- About this task -
Your answer must match the material exactly, line for line.

- Listed entries -
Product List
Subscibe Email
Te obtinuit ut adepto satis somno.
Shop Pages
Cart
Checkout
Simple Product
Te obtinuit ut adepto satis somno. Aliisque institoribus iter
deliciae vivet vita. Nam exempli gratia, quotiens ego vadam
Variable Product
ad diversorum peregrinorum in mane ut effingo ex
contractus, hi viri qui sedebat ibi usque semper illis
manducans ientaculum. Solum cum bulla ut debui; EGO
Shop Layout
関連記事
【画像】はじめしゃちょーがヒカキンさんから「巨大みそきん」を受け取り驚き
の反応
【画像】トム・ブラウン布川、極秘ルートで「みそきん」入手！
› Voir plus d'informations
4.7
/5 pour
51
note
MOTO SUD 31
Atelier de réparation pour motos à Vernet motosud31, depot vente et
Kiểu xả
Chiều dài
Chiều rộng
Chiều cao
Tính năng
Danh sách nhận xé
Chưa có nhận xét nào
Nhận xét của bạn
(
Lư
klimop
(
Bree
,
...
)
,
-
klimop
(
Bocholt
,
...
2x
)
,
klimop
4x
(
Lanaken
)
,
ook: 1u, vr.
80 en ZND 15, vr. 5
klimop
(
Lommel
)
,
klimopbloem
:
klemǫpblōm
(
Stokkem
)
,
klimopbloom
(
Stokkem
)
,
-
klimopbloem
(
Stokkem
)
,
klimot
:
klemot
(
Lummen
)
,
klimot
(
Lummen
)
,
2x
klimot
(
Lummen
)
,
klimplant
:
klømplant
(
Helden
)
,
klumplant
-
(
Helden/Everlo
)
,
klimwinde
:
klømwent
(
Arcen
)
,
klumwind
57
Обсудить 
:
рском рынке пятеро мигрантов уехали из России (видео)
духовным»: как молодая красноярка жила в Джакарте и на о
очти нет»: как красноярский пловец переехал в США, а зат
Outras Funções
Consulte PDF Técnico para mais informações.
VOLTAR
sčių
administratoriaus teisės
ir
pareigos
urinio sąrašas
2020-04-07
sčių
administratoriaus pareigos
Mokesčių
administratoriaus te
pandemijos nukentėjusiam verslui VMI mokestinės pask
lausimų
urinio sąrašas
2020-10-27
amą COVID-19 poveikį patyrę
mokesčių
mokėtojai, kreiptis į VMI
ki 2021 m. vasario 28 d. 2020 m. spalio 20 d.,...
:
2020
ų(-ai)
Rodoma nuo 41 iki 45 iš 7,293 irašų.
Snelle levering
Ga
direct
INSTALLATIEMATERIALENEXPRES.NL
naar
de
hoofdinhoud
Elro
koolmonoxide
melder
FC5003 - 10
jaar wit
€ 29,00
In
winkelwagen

- Completed exercise -
Product List
Subscibe Email
Te obtinuit ut adepto satis somno.
Shop Pages
Cart
Checkout
Simple Product
Te obtinuit ut adepto satis somno. Aliisque institoribus iter
deliciae vivet vita. Nam exempli gratia, quotiens ego vadam
Variable Product
ad diversorum peregrinorum in mane ut effingo ex
contractus, hi viri qui sedebat ibi usque semper illis
manducans ientaculum. Solum cum bulla ut debui; EGO
Shop Layout
関連記事
【画像】はじめしゃちょーがヒカキンさんから「巨大みそきん」を受け取り驚き
の反応
【画像】トム・ブラウン布川、極秘ルートで「みそきん」入手！
› Voir plus d'informations
4.7
/5 pour
51
note
MOTO SUD 31
Atelier de réparation pour motos à Vernet motosud31, depot vente et
Kiểu xả
Chiều dài
Chiều rộng
Chiều cao
Tính năng
Danh sách nhận xé
Chưa có nhận xét nào
Nhận xét của bạn
(
Lư
klimop
(
Bree
,
...
)
,
-
klimop
(
Bocholt
,
...
2x
)
,
klimop
4x
(
Lanaken
)
,
ook: 1u, vr.
80 en ZND 15, vr. 5
klimop
(
Lommel
)
,
klimopbloem
:
klemǫpblōm
(
Stokkem
)
,
klimopbloom
(
Stokkem
)
,
-
klimopbloem
(
Stokkem
)
,
klimot
:
klemot
(
Lummen
)
,
klimot
(
Lummen
)
,
2x
klimot
(
Lummen
)
,
klimplant
:
klømplant
(
Helden
)
,
klumplant
-
(
Helden/Everlo
)
,
klimwinde
:
klømwent
(
Arcen
)
,
klumwind
57
Обсудить 
:
рском рынке пятеро мигрантов уехали из России (видео)
духовным»: как молодая красноярка жила в Джакарте и на о
очти нет»: как красноярский пловец переехал в США, а зат
Outras Funções
Consulte PDF Técnico para mais informações.
VOLTAR
sčių
administratoriaus teisės
ir
pareigos
urinio sąrašas
2020-04-07
sčių
administratoriaus pareigos
Mokesčių
administratoriaus te
pandemijos nukentėjusiam verslui VMI mokestinės pask
lausimų
urinio sąrašas
2020-10-27
amą COVID-19 poveikį patyrę
mokesčių
mokėtojai, kreiptis į VMI
ki 2021 m. vasario 28 d. 2020 m. spalio 20 d.,...
:
2020
ų(-ai)
Rodoma nuo 41 iki 45 iš 7,293 irašų.
Snelle levering
Ga
direct
INSTALLATIEMATERIALENEXPRES.NL
naar
de
hoofdinhoud
Elro
koolmonoxide
melder
FC5003 - 10
jaar wit
€ 29,00
In
winkelwagen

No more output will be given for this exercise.